不过这位宛阳区的一把手以前的确是中学教师,后来调到团市委,先后担任青联副主任、团市委副书记、大野县副县长、大野县委常委、宣传部长,后来在宛阳区成长起来,从组织部长到区委副书记、区长,到现在的区委I书记。
今天是宛阳建筑公司请客吃饭,因为现在宛阳建筑公司入围成为了宛州市建发司的合作伙伴,把宛州二建挤出了场,所以今天也是宛阳建筑公司把钱正、沙正阳、陆健以及建发司的两位副总刘同和晏家明都请到了。
陆健和刘同、晏家明也跟着出来了,寒暄了一阵,宛阳建筑公司老总汪和平与副总刘国勇陪着三人说着话。
“只等钱市长了。”陈秀清脸上没有多少笑意,都知道她这个人不苟言笑,能体现她心情就是语气。

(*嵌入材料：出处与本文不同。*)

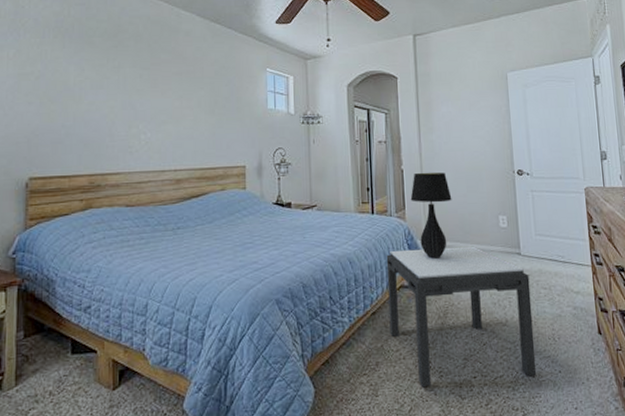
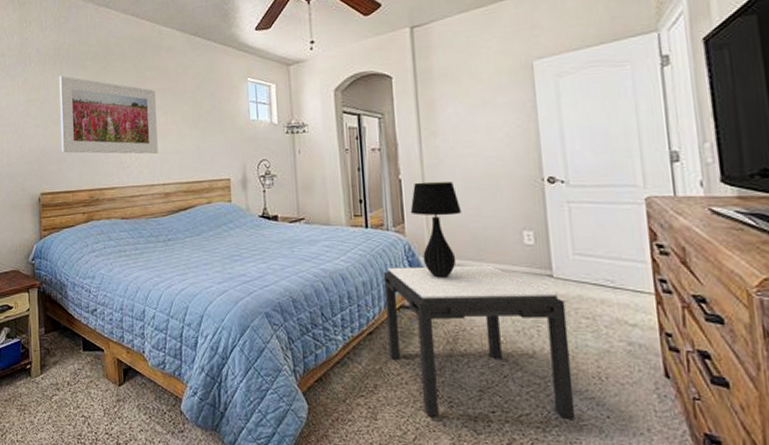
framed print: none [59,50,171,139] -> present [59,75,158,154]

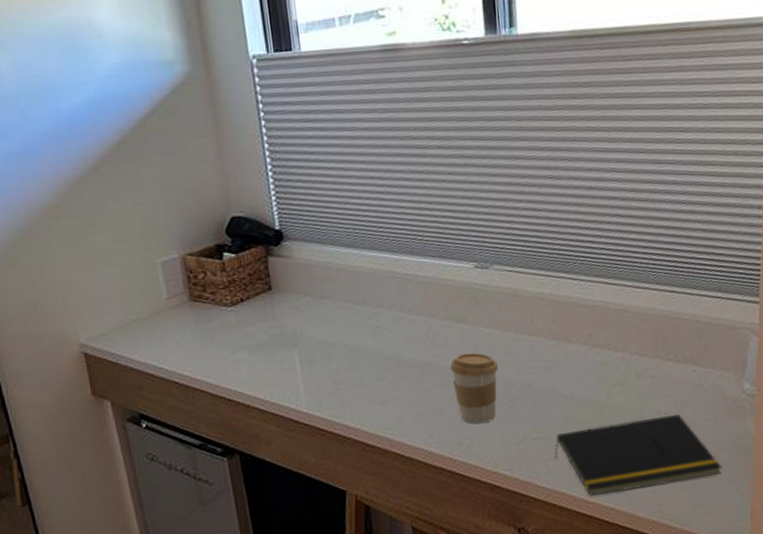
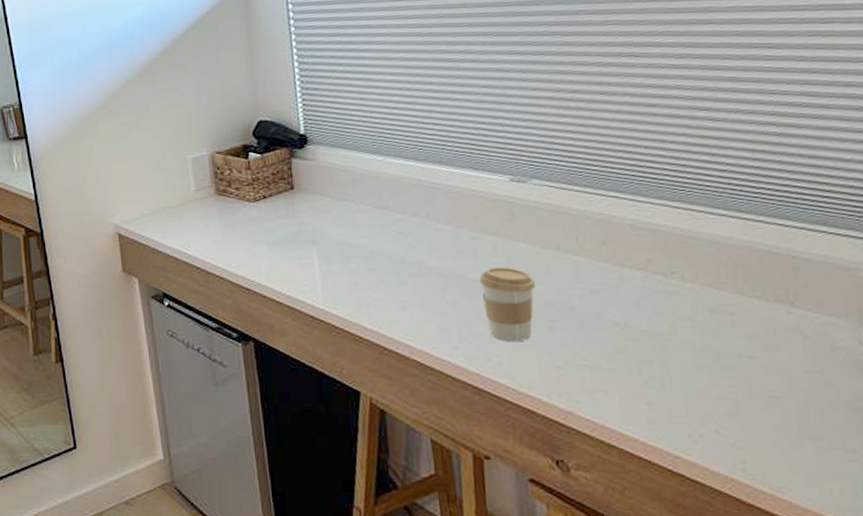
notepad: present [554,414,722,496] -> none [602,360,832,440]

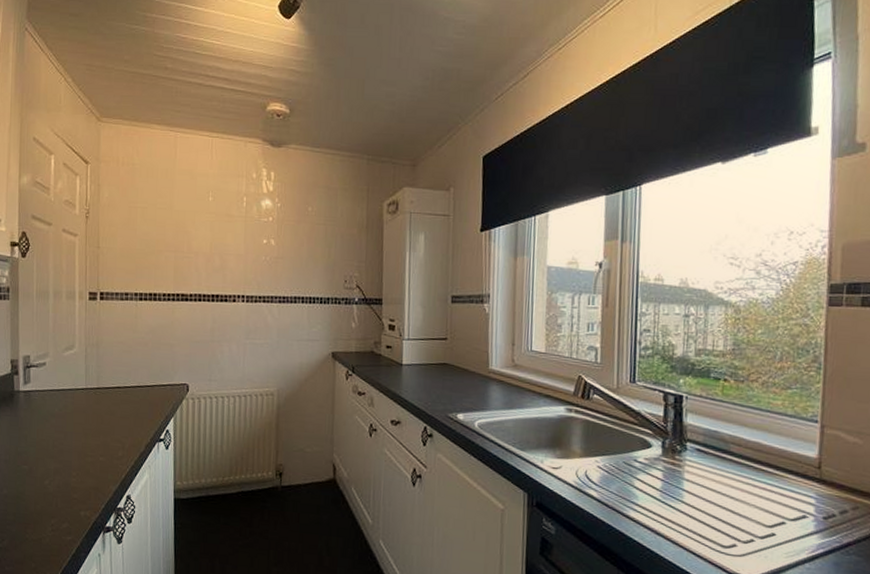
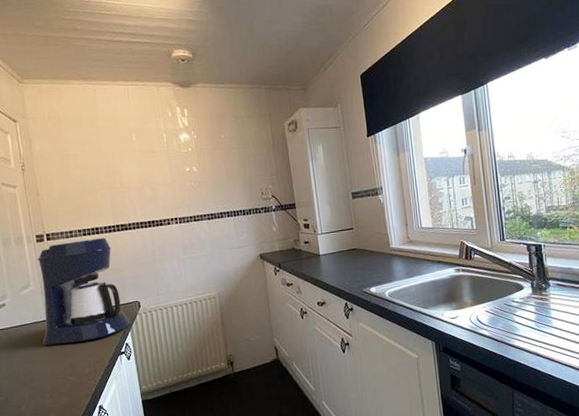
coffee maker: none [78,304,175,420] -> present [37,237,130,346]

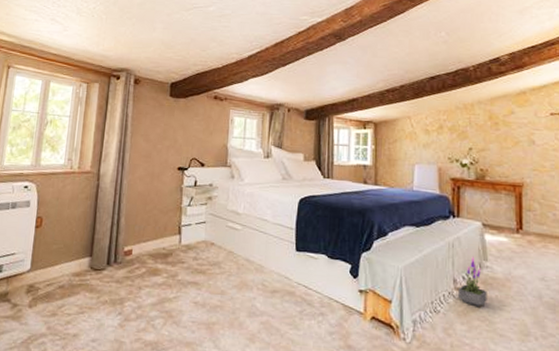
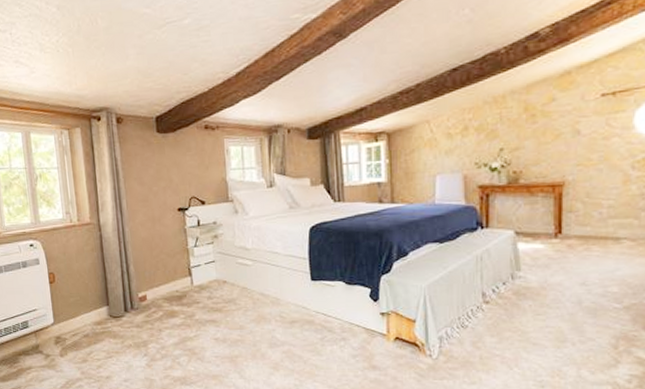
potted plant: present [458,256,487,307] -> none [488,267,520,319]

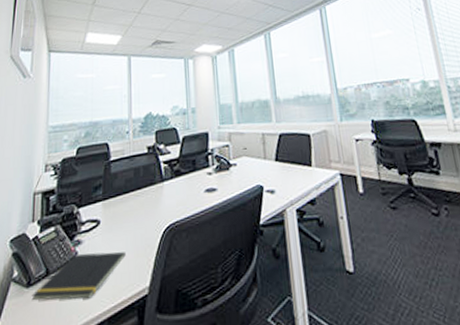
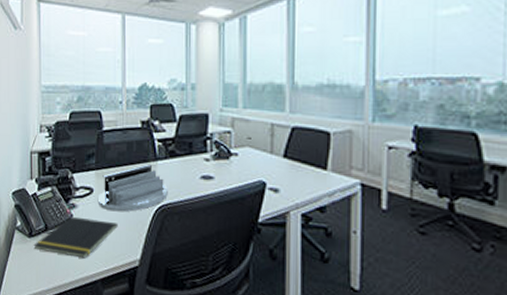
desk organizer: none [104,186,175,241] -> present [97,164,168,212]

“陈书记未免太客气了,宛阳建筑公司算是我们开发区的合作伙伴,何须搞得这么隆重?”沙正阳和陈秀清接触不多,但是也知道这位陈书记不是好惹的主儿,周俊雄也算是宛州土生土长成长起来的干部,但是却在她面前却是经常弄得灰头土脸。
陈秀清和周俊雄关系不和只是众所皆知的,但是这并未影响到陈秀清的升迁,如无意外,一个月内,陈秀清就应该要升任副市长了。
“正阳,宛阳建筑公司的情况不是很好,现在正面临改制,这一次区里也是支持他们来承建开发区,也是希望能够通过此项工程,多积累一下在城市建设和道路交通方面的资历,为日后走出去打基础,老是窝在宛州这一亩三分地里,我看难以发展起来。”
陈秀清沉吟着道:“你在企业改制上很有经验,现在你也还挂着市委政研室的职务,有时间来宛阳指导一下工作,宛阳也有不少历史欠账包袱的区属企业,举步维艰,给区里压力也很大。”
“区里也要动作了?”沙正阳微微点头,“早动早好,越拖到后面,问题越难解决,其实只要能根据各个企业的实际情况,党委政府抱着解决问题的态度去推进,在利益面前多让一些给处于弱势的职工,很多问题是可以解决的,而最终能及早解决的话,你会发现比那些相持不下最终算下来反而要节省许多。”
“国资流失的帽子很容易被人拿起来乱扣啊。”陈秀清嘴角微微翘了翘,这大概就是她的笑了。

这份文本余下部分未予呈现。